10 Awesome autumn walks
Hot chocolate by the gallon, cosy woollen scarves and scrunchy leaves beneath your wellies ... well hello autumn! Little compares with an autumnal walk. Read on for the best places to go for a colour-popping stroll.
Forest of Dean, The Sculpture Trail, Coleford
The fabulous Forest of Dean is a delightful place for some autumn leaf-crunching. This ancient woodland stretches for miles. Set off from Beechenhurst Lodge, head to Symonds Yat for spectacular read and yellow views across the River Wye or hot foot it up to the Blaize Bailey viewpoint for some truly breathtaking autumnal scenes. Then enjoy the wow-factor Sculpture Trail – an arty autumn experience we love.
Batsford Arboretum, Moreton-in-Marsh, Glos
Dog friendly, this 56 acre site is brimming with brightly coloured gardens, trees and shrubs from around the world. With one of the largest private tree and plant collections in the country you’ll find maple and cherry trees and the multi-coloured leaves of the Liquidambar tree.Make sure to book tickets online in advance, also now open again is a plant centre and cafe to warm those cockles post-stroll.
Westonbirt Arboretum, Westonbirt, Glos
Shake up the way you see autumn with a walk through the red and gold canopies. This 300 metre long, 13 metre tall new skywalk at Westonbirt is a stunning way to see the seasons change – from tree top height. With a world-renowned collection of 15,000 trees the Arboretum is incredible at this time of year – we love it for dog walks. With more than 15,000 specimens of trees spread across 200 acres, including thousands of Japanese maples, Persian ironwoods and American hickories. Ensure to book tickets before visiting.
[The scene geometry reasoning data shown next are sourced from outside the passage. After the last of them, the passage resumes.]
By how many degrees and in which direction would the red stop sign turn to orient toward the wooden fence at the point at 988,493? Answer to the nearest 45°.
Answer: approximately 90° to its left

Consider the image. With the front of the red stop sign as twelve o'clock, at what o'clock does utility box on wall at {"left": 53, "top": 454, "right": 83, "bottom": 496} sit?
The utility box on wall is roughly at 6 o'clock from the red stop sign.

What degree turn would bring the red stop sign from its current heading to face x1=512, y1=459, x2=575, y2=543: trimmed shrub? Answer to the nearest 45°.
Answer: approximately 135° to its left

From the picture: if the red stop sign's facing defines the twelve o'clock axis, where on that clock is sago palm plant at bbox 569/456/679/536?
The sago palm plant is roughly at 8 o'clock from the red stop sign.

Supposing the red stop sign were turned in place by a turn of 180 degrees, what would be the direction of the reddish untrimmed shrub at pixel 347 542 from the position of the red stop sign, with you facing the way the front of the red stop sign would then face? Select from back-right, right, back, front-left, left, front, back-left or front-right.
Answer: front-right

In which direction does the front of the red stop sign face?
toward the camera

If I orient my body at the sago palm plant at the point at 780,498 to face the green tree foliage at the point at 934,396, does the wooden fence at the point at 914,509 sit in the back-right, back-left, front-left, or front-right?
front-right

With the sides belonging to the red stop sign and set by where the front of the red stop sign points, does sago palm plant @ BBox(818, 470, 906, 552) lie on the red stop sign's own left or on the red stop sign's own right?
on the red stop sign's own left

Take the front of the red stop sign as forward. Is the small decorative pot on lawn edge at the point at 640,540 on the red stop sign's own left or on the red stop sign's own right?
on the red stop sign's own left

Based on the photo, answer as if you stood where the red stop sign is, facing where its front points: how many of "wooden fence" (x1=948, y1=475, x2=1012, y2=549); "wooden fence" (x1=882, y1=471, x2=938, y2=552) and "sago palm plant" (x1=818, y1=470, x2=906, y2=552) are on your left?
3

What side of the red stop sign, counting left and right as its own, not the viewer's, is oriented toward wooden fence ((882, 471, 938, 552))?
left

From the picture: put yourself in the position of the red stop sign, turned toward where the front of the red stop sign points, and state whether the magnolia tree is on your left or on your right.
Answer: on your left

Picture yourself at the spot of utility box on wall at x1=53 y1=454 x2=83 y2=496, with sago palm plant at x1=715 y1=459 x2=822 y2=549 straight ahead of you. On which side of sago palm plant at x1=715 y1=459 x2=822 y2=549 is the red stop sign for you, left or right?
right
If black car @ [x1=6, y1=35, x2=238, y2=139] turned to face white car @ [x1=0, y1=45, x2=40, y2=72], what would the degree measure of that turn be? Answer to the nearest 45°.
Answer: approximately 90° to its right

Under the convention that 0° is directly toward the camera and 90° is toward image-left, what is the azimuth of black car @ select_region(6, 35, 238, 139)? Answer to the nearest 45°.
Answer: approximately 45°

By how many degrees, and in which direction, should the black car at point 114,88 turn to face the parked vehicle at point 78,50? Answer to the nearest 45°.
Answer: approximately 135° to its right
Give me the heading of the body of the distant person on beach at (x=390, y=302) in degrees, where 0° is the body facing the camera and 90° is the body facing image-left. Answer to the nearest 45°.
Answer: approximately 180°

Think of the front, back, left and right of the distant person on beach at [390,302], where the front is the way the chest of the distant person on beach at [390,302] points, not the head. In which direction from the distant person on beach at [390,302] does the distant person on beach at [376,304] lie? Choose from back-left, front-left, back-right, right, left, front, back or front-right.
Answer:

Highgrove Estate, Tetbury, Glos
Autumn ambles don’t get more majestic than at HRH Prince Charles’ hand-curated estate. Take a visit to the gardens of Highgrove House to see a carpet of trees in the arboretum in full HD colour – with an abundance of Japanese maples. Take in the impressive kitchen garden, with the apple tunnel particularly fragrant at this time of year. Individual garden tours can be booked online in advance too.
The Wyre Forest, Bewdley, Worcs
The historic Wyre Forest is a stunnig place to head for a variety of woodland walks and trails amongst beautiful ancient oaks woods and statuesque fir trees. Set across 6,000 acres it’s one of England’s oldest remaining forests (so max forest-bathing vibes here) See the colours on one of the three marked walking trails, the family cycle route, bike hire, horse trails or strap on the trainers for a techni-coloured jog.
Blackhouse Wood, Malvern, Worcs
Take an eight miles walk through a trail at the wild Blackhouse Wood Nature Reserve. Dogs are welcome and this place is bursting with untamed autumn colour during September and October. You can even download an audio tour and map here. Cloaking part of the Suckley Hills in the Malvern Hills Area of Outstanding Natural Beauty, it’s a fantastically rich ancient semi-natural woodland.
Broadway Tower Country Park, Broadway, Worcs
There are fewer more picturesque walks in the Cotswolds than scaling Fish Hill from the village of Broadway, and going up to Broadway Tower. Make it to the top and take in a stunning 360 degree vista of autumn colours in the Broadway Country Park. Nip into Morris & Brown Cafe for some amazing coffee and cake to refuel. Find a tailor-made walking map at the Lygon Arms, just nip in to reception to ask for one. You can even book a guided walking tour.
Cranham, Coopers and Buckholt Wood, Gloucester, Glos
This beautiful, easy-going walk whisks you around one of England’s most treasured habitats and beech woodlands. Follow four miles of dappled sunlight and colour-popping trees to discover the cathedral-like calm of Buckholt Wood, and wonder at the dizzy heights of Cooper’s hill where for hundreds of years the foolhardy have risked their necks for cheese and glory. Autumn awesomeness with a touch of the wild and crazy.
And if autumn ambles are all about the conkers for you – try these beauties …
Head to Pittville Park in the centre of Cheltenham. Lined with huge horse chestnut trees, giant oaks and ancient yew trees, Pittville Park is a prime place for conker hunters.
Or, take a trip to a Muddy fave – the Bathurst Estate in Cirencester. This beautiful, stately park which has horses trotting by, is a dream-scape in autumn and is filled with ancient horse chestnut trees, just remember to bring a large bag.